A similar sensation is shaking up the translation and localization industry. A sensation of a form of intelligence that can exist outside our human brain and mimic our intellectual tasks. We saw it coming, but we couldn’t tell what to make of it until it really had arrived.
This year at TAUS we are redefining the localization industry - who we are and what we do. We are giving a welcome to the brave new world of AI. Together we can design new pipelines: automated, data-driven, and self-learning. We can make translation and localization invisible and reinvent ourselves as the Global Content Industry. We can share our surprises about the exponential changes and accelerating returns. The shift will be monumental with new careers on the move, and an abundance of new business opportunities to create abundance.
Each of our Global Content Summits – in Amsterdam, New York, Silicon Valley, Tokyo, London, Istanbul – will be full of excitement and anxiety. The journey we started in December 2017 with the Nunc Est Tempus book (Now is the Time to Redesign Your Translation Business) brings us finally to Salt Lake City in the last week of June for the CEO Forum and the Global Content Conference & Exhibits.
Any new design comes with interesting questions and dilemmas. Where is the technology taking us? How do we upshift our skills and fix the knowledge gap? How do we optimize our content streams? Can we ensure equal access to data for everyone? How do we manage content integrity? Can we agree on standard metrics for measuring quality and performance? As a buyer, what do I use now - CAT tool, a GMS workflow system or a platform? As an LSP, where do I look for new business while ensuring my bottom line? These, and many more questions, will be addressed at TAUS this year.
See below for just a small selection of the themes, companies, and speakers at the TAUS Global Content Summits & Conference. Check out the actual programs as they take shape on the TAUS Events pages. And respond to the Call for Proposals for the Global Content Conference in Salt Lake City if you want to play an active role in the conversations.
Claims have been made that machine translation is reaching human parity. Is it really? In which context is this a useful idea? How big are the gaps? Each advance in quality opens up new applications for MT. Not to speak of natural language writers that can generate the original content. What’s next in this exciting era of advancement?

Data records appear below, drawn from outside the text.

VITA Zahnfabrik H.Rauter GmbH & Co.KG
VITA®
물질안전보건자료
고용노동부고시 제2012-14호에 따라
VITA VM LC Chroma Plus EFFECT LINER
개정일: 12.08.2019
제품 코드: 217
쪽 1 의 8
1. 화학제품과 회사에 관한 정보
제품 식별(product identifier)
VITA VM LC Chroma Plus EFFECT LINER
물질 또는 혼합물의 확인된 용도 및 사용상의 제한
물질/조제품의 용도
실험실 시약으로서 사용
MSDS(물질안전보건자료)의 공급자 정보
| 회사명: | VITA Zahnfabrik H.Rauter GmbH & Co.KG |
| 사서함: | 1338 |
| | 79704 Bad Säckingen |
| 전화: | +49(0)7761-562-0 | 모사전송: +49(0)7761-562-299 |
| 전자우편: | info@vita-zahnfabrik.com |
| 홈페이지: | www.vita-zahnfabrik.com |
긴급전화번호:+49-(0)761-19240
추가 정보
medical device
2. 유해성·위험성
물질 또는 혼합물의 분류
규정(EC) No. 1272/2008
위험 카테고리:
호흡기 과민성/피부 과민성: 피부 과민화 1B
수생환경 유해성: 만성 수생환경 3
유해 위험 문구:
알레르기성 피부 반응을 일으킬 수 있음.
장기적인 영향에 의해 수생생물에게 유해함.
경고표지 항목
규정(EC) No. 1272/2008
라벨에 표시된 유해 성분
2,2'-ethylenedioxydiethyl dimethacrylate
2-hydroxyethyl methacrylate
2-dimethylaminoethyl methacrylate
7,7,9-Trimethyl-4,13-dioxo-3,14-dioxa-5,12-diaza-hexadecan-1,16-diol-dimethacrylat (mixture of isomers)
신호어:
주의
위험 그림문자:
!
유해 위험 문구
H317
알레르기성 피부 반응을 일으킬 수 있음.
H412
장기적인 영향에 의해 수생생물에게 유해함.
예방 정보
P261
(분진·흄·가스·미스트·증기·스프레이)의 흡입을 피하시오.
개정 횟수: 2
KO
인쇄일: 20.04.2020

At TAUS, the leaders in MT and AI traditionally come together to exchange the latest ideas and most recent discoveries. Come and meet the giants (Microsoft, Google, Amazon, Facebook), compare them with all the large and small industry suppliers that have set up their own full-service and secure MT solutions (SDL, Welocalize, Lionbridge) or with dedicated MT providers such as KantanMT and Iconic. How is the MT battle going to play out?
One thing is sure: No LSP in this world can ignore the advances made in translation automation. Even though adoption of MT is still relatively low – according to the DQF numbers in Q4 of 2018 ‘only’ 13.9% of the output was sourced from MT – the power and potential of MT is universally acknowledged. Raw MT output exceeds human translation in volume by a factor of more than a thousand.

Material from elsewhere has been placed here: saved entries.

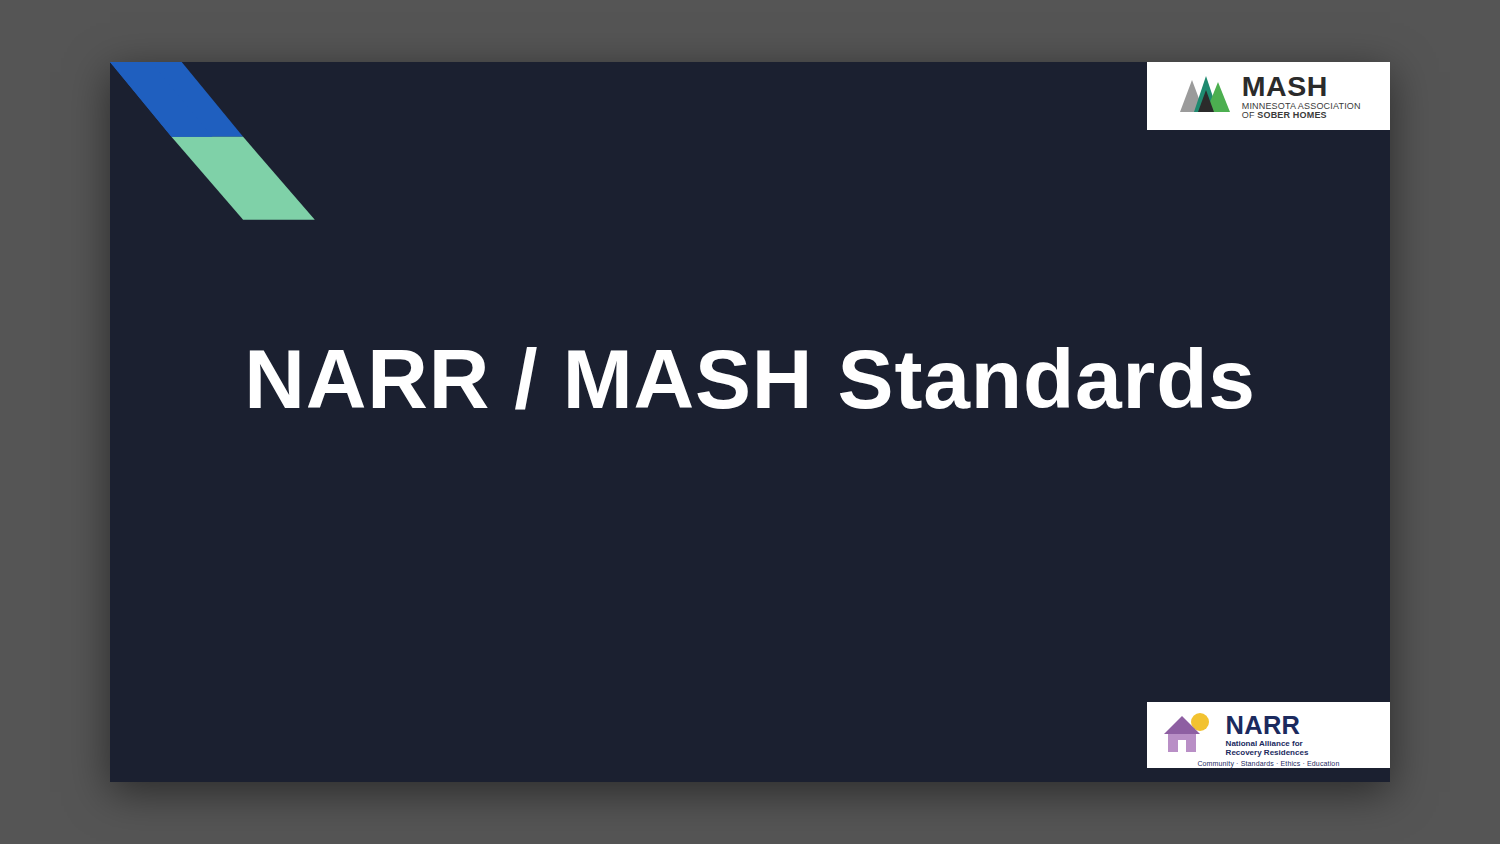MASH Minnesota Association
of SOBER HOMES
NARR / MASH Standards
NARR National Alliance for
Recovery Residences
Community · Standards · Ethics · Education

Owners and managers of LSP companies come to TAUS conferences to learn from the successes and failures of others. To decide where to focus their business, on quantity or quality, or both. To redirect their business towards new value-added services. And to sell out perhaps, before it’s too late. We may be reaching that ‘Kodak’ moment. And industry consolidation may be just what we all need in these crazy times.

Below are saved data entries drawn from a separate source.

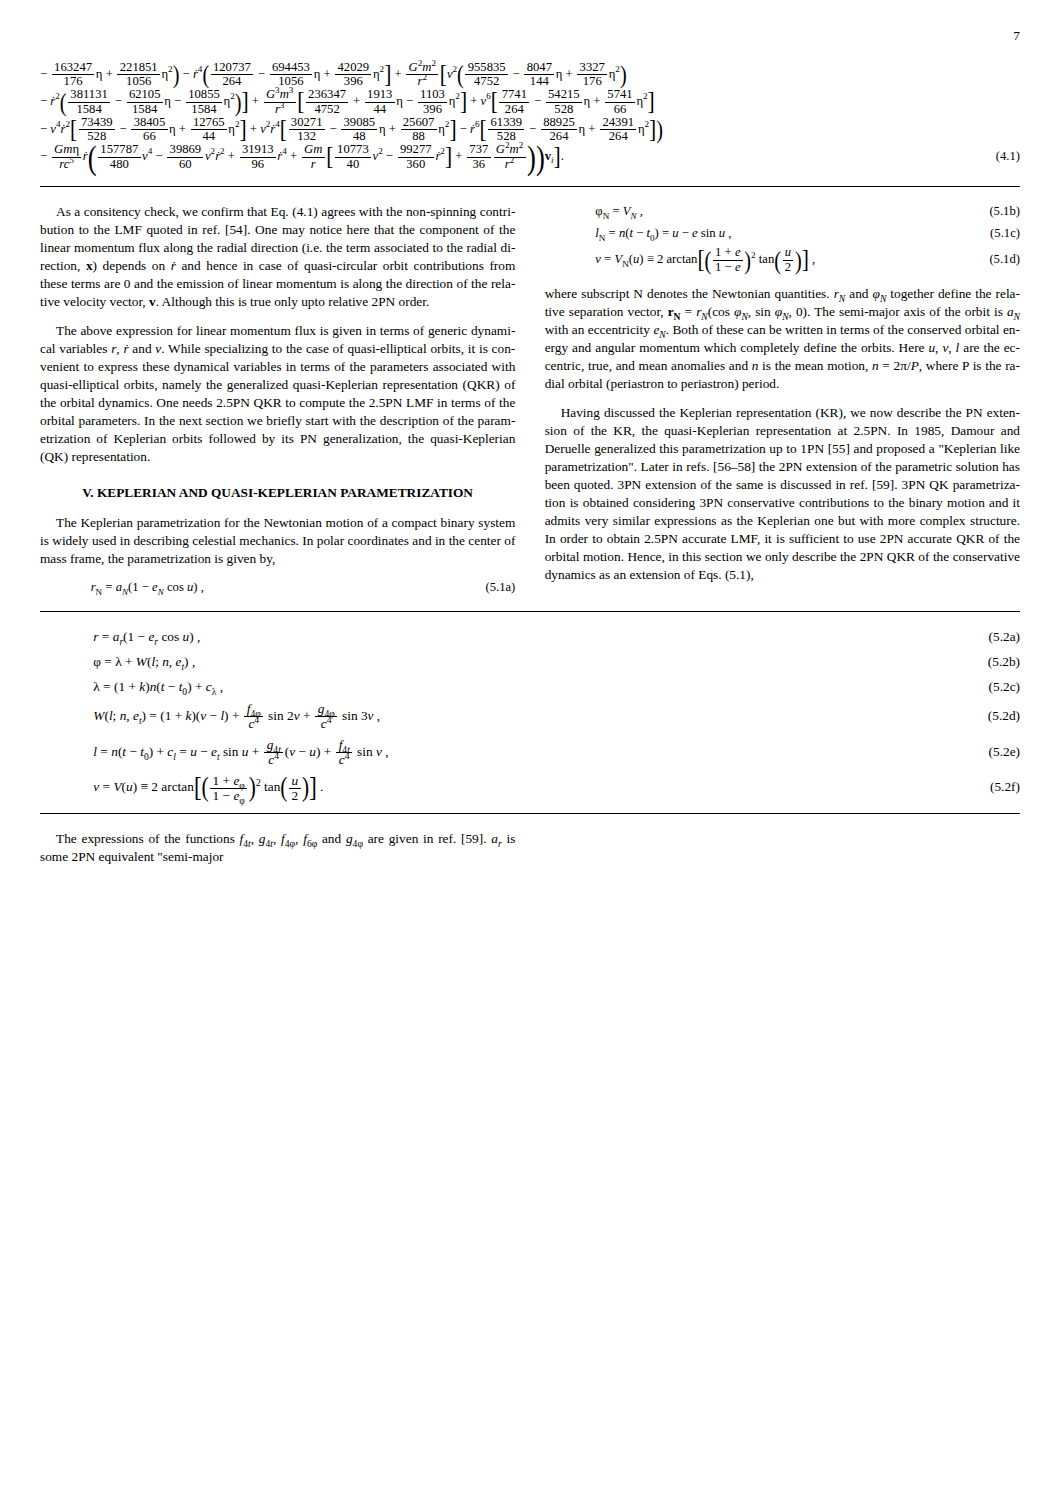7
− 163247176η + 2218511056η2) − ṙ4(120737264 − 6944531056η + 42029396η2] + G2m2 r2[v2(9558354752 − 8047144η + 3327176η2)
− ṙ2(3811311584 − 621051584η − 108551584η2)] + G3m3 r3[2363474752 + 191344η − 1103396η2] + v6[7741264 − 54215528η + 574166η2]
− v4ṙ2[73439528 − 3840566η + 1276544η2] + v2ṙ4[30271132 − 3908548η + 2560788η2] − ṙ6[61339528 − 88925264η + 24391264η2])
− Gmη rc5 ṙ(157787480 v4 − 3986960 v2ṙ2 + 3191396 ṙ4 + Gm r[1077340 v2 − 99277360 ṙ2] + 73736 G2m2 r2)) vi].
(4.1)
As a consitency check, we confirm that Eq. (4.1) agrees with the non-spinning contribution to the LMF quoted in ref. [54]. One may notice here that the component of the linear momentum flux along the radial direction (i.e. the term associated to the radial direction, x) depends on ṙ and hence in case of quasi-circular orbit contributions from these terms are 0 and the emission of linear momentum is along the direction of the relative velocity vector, v. Although this is true only upto relative 2PN order.
The above expression for linear momentum flux is given in terms of generic dynamical variables r, ṙ and v. While specializing to the case of quasi-elliptical orbits, it is convenient to express these dynamical variables in terms of the parameters associated with quasi-elliptical orbits, namely the generalized quasi-Keplerian representation (QKR) of the orbital dynamics. One needs 2.5PN QKR to compute the 2.5PN LMF in terms of the orbital parameters. In the next section we briefly start with the description of the parametrization of Keplerian orbits followed by its PN generalization, the quasi-Keplerian (QK) representation.
V. Keplerian and quasi-Keplerian parametrization
The Keplerian parametrization for the Newtonian motion of a compact binary system is widely used in describing celestial mechanics. In polar coordinates and in the center of mass frame, the parametrization is given by,
rN = aN(1 − eN cos u) ,
(5.1a)
φN = VN ,
(5.1b)
lN = n(t − t0) = u − e sin u ,
(5.1c)
v = VN(u) ≡ 2 arctan[(1 + e 1 − e)2 tan(u 2)] ,
(5.1d)
where subscript N denotes the Newtonian quantities. rN and φN together define the relative separation vector, rN = rN(cos φN, sin φN, 0). The semi-major axis of the orbit is aN with an eccentricity eN. Both of these can be written in terms of the conserved orbital energy and angular momentum which completely define the orbits. Here u, v, l are the eccentric, true, and mean anomalies and n is the mean motion, n = 2π/P, where P is the radial orbital (periastron to periastron) period.
Having discussed the Keplerian representation (KR), we now describe the PN extension of the KR, the quasi-Keplerian representation at 2.5PN. In 1985, Damour and Deruelle generalized this parametrization up to 1PN [55] and proposed a "Keplerian like parametrization". Later in refs. [56–58] the 2PN extension of the parametric solution has been quoted. 3PN extension of the same is discussed in ref. [59]. 3PN QK parametrization is obtained considering 3PN conservative contributions to the binary motion and it admits very similar expressions as the Keplerian one but with more complex structure. In order to obtain 2.5PN accurate LMF, it is sufficient to use 2PN accurate QKR of the orbital motion. Hence, in this section we only describe the 2PN QKR of the conservative dynamics as an extension of Eqs. (5.1),
r = ar(1 − er cos u) ,
(5.2a)
φ = λ + W(l; n, et) ,
(5.2b)
λ = (1 + k)n(t − t0) + cλ ,
(5.2c)
W(l; n, et) = (1 + k)(v − l) + f4φ c4 sin 2v + g4φ c4 sin 3v ,
(5.2d)
l = n(t − t0) + cl = u − et sin u + g4t c4(v − u) + f4t c4 sin v ,
(5.2e)
v = V(u) ≡ 2 arctan[(1 + eφ 1 − eφ)2 tan(u 2)] .
(5.2f)
The expressions of the functions f4t, g4t, f4φ, f6φ and g4φ are given in ref. [59]. ar is some 2PN equivalent "semi-major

Then there are the buyers facing the challenge of managing ever more content. Static product content usually runs smoothly through traditional CAT and TMS systems. But for dynamic content – customer support, social media, FAQ’s, e-commerce – new translation platforms are much more attractive. They can integrate everything in a simple few clicks on an interface: Neural real-time trainable MT, gig workers, dashboards, and content filters.
Big and smaller buyers from the technology, automotive, life sciences, games, and other verticals come to TAUS conferences for a safe place to discuss innovation and disintermediation strategies, to resolve their dilemmas, and learn how storytelling drives global expansion. Buyers constitute 50% of the audience at TAUS events.
TAUS’s biggest cohort are the CEO’s and decision makers from a broad range of global content-buying companies. They are playing for the highest stakes. The AI revolution is forcing them to work together to educate language workers around the world, establish common metrics, and ensure equal access to data. Around sixty CEO’s and global content buyers will come together on June 25-26 2019 in Salt Lake City to build common ground around a prosperous global content industry. The TAUS manifesto Fixing the Translation Ecosystem is the brief for this highly interactive industry summit.
Jaap van der Meer founded TAUS in 2004. He is a language industry pioneer and visionary, who started his first translation company, INK, in The Netherlands in 1980. Jaap is a regular speaker at conferences and author of many articles about technologies, translation and globalization trends.